A man can toast the holiday with a smile, but there is no spirit shortage

A man can toast the holiday with a smile, but there is no spirit shortage ...

OTTAWA, Dec. 22 - Canadians will have champagne to pop in this holiday season, but finding their favorite foreign wine, beer and hard liquor can be harder as shipments have been tampered with by recent floods and global supply chain bottlenecks.

As for wine from Australia, New Zealand and North America, that are the closest and weakest to be available, retailers say, as many as they come through Vancouver, which was knocked off in the last month by a flood that crippled the road and the rail line.

The lack of glass and aluminum on the planet along with the "challenging" growing conditions in certain countries, also hindering the export of some wine and spirits.

"We have certain products temporarily out of stock," said Beverley Ware, spokeswoman for the Nova Scotia Liquor Corporation (NSLC). "It is really an evolving issue.
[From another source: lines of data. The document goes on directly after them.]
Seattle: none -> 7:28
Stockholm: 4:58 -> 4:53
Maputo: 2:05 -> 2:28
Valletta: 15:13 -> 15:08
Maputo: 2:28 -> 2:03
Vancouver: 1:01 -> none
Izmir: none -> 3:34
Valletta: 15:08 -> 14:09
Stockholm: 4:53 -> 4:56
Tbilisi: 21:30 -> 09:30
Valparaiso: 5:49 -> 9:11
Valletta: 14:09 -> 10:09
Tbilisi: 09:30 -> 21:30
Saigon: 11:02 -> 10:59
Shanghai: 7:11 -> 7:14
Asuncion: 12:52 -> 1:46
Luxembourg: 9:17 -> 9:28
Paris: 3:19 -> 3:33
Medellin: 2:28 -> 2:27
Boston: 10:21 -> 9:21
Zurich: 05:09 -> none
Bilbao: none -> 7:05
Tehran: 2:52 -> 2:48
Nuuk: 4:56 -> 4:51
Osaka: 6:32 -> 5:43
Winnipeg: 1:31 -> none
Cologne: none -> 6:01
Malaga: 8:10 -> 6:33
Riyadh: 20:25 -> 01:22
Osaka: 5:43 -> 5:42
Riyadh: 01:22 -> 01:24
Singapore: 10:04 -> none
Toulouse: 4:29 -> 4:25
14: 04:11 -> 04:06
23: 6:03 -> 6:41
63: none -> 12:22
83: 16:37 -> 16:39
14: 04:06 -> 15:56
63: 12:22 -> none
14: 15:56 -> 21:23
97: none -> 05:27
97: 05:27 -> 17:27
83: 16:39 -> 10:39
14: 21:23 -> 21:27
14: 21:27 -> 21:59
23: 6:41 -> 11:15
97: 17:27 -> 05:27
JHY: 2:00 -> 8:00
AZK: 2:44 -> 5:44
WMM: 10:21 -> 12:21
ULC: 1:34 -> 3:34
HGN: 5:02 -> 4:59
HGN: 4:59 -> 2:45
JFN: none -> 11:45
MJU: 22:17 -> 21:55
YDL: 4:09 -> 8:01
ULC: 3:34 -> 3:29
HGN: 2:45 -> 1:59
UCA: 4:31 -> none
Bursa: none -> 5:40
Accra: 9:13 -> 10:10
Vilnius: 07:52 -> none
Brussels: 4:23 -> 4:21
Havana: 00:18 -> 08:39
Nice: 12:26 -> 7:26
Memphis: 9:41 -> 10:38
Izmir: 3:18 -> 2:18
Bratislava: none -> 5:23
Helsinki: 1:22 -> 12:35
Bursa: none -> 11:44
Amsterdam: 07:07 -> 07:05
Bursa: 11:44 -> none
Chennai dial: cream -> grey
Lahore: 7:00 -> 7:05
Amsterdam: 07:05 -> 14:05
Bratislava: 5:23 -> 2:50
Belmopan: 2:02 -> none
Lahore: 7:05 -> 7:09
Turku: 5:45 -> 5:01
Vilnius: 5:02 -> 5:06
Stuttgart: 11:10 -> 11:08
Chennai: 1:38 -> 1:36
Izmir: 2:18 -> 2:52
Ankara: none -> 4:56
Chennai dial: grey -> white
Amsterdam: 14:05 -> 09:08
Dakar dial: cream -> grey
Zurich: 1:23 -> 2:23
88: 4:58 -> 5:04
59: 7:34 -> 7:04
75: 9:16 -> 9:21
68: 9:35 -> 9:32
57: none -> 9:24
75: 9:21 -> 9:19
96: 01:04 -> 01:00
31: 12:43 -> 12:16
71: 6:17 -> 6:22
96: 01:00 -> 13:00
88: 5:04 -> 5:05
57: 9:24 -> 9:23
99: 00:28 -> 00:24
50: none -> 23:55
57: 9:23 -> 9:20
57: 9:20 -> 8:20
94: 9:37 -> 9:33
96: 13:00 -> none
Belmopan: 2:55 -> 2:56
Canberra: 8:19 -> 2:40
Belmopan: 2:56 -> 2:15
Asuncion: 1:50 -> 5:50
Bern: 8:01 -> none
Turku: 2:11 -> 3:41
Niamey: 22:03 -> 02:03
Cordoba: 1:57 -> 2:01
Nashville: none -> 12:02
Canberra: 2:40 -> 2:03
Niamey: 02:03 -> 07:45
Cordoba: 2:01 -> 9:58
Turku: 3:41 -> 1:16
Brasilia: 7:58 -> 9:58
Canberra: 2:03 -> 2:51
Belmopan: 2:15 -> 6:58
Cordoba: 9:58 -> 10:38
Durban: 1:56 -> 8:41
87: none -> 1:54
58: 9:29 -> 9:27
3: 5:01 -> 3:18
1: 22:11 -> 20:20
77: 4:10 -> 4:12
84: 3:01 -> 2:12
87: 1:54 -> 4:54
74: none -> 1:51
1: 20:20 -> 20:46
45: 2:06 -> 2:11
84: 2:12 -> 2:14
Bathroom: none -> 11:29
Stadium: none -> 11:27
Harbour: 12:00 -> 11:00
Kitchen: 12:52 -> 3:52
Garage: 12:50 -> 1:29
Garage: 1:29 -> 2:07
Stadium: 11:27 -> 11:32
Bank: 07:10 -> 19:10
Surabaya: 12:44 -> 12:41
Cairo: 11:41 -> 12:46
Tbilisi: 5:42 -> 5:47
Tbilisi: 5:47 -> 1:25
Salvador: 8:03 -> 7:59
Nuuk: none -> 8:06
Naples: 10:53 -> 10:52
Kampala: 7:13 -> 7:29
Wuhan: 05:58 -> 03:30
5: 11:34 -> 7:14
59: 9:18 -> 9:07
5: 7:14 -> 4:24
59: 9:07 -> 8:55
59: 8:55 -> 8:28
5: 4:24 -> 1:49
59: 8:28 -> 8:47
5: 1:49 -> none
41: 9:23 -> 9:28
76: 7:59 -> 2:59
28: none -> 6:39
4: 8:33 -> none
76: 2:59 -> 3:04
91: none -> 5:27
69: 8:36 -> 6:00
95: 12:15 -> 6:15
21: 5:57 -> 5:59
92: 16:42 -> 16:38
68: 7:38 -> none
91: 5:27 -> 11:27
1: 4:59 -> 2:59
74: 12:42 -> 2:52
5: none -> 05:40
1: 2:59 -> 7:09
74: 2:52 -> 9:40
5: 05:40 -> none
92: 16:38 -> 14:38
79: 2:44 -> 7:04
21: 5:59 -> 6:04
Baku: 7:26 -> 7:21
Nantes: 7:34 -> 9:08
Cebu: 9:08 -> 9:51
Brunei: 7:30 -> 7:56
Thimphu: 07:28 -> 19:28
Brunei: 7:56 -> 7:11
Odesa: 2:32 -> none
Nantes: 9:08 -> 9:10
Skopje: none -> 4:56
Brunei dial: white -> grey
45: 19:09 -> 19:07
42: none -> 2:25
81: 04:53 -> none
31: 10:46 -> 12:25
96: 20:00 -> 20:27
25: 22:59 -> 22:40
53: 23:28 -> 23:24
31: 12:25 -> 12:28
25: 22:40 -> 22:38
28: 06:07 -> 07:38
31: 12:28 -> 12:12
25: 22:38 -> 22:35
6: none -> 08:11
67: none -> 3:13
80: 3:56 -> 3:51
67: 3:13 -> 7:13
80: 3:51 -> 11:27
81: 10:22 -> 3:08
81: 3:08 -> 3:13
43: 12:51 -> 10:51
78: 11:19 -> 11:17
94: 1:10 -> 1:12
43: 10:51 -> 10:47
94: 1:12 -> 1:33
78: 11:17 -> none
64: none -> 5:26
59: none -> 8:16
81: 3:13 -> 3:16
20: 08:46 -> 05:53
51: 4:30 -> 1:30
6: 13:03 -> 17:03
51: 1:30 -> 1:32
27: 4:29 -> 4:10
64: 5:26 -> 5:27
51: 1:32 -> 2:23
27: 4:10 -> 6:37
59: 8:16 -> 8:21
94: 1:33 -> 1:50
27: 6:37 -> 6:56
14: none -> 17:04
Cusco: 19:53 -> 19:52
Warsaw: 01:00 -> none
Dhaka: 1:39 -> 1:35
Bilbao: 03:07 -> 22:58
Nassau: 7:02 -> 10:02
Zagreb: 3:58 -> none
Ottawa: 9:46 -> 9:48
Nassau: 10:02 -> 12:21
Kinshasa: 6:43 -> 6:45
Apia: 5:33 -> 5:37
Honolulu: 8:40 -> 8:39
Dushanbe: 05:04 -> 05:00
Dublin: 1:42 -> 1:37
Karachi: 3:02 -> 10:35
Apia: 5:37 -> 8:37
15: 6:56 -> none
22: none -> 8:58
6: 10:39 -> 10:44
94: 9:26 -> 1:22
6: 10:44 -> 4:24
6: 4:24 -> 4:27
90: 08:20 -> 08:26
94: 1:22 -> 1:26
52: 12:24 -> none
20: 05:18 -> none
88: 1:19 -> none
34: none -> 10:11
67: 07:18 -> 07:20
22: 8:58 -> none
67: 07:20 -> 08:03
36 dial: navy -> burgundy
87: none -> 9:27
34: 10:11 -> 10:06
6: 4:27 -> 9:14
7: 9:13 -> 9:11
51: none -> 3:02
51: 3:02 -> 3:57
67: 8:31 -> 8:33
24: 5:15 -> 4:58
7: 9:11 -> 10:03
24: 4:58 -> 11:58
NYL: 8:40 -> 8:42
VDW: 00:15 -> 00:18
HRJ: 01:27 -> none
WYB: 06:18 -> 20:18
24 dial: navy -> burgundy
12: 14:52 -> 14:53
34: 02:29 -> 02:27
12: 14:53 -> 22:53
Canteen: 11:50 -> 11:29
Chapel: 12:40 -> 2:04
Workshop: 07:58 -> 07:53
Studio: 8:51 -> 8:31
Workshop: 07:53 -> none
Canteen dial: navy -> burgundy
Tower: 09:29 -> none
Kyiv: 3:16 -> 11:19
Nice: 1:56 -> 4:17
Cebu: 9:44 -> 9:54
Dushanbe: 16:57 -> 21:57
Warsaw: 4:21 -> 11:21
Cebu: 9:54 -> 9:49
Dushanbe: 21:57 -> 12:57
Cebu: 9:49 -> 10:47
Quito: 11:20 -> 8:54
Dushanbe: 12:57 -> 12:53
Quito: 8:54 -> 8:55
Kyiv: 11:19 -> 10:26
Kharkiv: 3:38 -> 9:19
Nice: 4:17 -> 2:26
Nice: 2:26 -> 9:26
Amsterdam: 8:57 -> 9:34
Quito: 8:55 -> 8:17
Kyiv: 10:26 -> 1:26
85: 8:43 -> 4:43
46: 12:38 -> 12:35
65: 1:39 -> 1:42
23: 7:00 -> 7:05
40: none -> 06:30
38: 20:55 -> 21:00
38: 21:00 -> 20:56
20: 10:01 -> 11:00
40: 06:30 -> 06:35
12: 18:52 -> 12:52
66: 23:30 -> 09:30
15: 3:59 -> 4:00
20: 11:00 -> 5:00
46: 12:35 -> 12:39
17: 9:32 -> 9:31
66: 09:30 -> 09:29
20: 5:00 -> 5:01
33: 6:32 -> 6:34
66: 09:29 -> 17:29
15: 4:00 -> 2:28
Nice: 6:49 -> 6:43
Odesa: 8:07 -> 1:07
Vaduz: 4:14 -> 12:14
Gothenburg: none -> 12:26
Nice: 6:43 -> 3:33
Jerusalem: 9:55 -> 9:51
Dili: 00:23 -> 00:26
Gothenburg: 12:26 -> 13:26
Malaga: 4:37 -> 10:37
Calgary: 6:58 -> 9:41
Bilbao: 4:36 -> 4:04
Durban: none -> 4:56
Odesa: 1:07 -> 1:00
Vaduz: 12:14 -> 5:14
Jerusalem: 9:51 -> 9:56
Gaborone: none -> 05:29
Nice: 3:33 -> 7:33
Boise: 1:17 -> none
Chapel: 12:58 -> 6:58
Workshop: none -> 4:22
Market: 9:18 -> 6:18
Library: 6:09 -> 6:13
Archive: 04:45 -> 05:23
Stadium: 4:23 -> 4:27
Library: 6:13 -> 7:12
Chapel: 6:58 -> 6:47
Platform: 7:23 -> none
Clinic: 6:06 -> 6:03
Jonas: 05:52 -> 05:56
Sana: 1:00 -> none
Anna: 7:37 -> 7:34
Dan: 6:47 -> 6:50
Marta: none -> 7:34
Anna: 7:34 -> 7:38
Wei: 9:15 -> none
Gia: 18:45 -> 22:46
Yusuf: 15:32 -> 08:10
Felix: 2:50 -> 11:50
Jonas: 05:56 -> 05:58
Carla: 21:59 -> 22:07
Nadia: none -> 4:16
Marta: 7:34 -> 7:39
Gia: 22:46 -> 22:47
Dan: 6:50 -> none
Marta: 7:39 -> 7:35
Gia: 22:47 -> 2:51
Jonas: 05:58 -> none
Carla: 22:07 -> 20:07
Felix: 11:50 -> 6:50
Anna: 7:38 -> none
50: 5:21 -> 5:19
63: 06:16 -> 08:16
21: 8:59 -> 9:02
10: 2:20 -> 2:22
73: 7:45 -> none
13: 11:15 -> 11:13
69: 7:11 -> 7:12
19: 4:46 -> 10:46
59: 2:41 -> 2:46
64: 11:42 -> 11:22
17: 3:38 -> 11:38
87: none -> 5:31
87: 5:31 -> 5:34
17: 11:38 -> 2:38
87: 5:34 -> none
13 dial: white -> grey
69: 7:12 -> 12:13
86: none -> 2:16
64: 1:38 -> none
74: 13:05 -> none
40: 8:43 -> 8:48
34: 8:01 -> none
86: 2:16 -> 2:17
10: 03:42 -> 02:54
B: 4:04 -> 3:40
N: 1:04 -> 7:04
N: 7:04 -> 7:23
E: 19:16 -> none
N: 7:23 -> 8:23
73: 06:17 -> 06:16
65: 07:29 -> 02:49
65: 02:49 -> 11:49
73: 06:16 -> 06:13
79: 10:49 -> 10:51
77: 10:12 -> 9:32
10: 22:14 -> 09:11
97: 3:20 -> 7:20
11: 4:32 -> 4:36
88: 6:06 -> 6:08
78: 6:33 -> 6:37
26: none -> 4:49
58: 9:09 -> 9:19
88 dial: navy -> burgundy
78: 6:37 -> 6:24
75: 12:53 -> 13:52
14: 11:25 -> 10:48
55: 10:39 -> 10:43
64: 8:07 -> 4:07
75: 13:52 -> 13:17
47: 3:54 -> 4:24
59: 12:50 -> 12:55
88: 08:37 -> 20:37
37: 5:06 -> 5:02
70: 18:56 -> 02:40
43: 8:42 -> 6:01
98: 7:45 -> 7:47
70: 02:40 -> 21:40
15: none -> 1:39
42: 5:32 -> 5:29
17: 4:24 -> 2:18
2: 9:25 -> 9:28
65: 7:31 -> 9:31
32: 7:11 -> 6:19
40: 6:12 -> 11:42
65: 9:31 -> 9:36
It could be a beer from Europe one week and a wine from New Zealand the next."

Christmas still has a sweet time, but she does not expect a champagne shortage, she said. "There seems no problem to me of the occasion.

Canadian alcohol sales are largely controlled by regional distributors and retailers like the National Regulatory Commission of Canada (NSAC) and the Liquor Control Board of Ontario (LCBO). Some of the board's previous members warned consumers to shop for Christmas, saying the British Columbia floods and the shipbacks could exacerbate shortages of certain wines and spirits.

Canadians are huge fans of imported tipple. In Ontario, Canada's most populous province, domestic wines are tops sales charts, followed by wines from the United States, Italy and France. In Nova Scotia, Australian wines are no two after domestic wine.

The price per province varies, and Canadians have plenty of options if their favorite drink isn't in stock, according to the retailers.

"We encourage customers to pick up flexibility and take advantage of a chance to try something new," said Nick Nanos, chief supply chain officer at the LCBO, the liquor distributor and shopper in Toronto.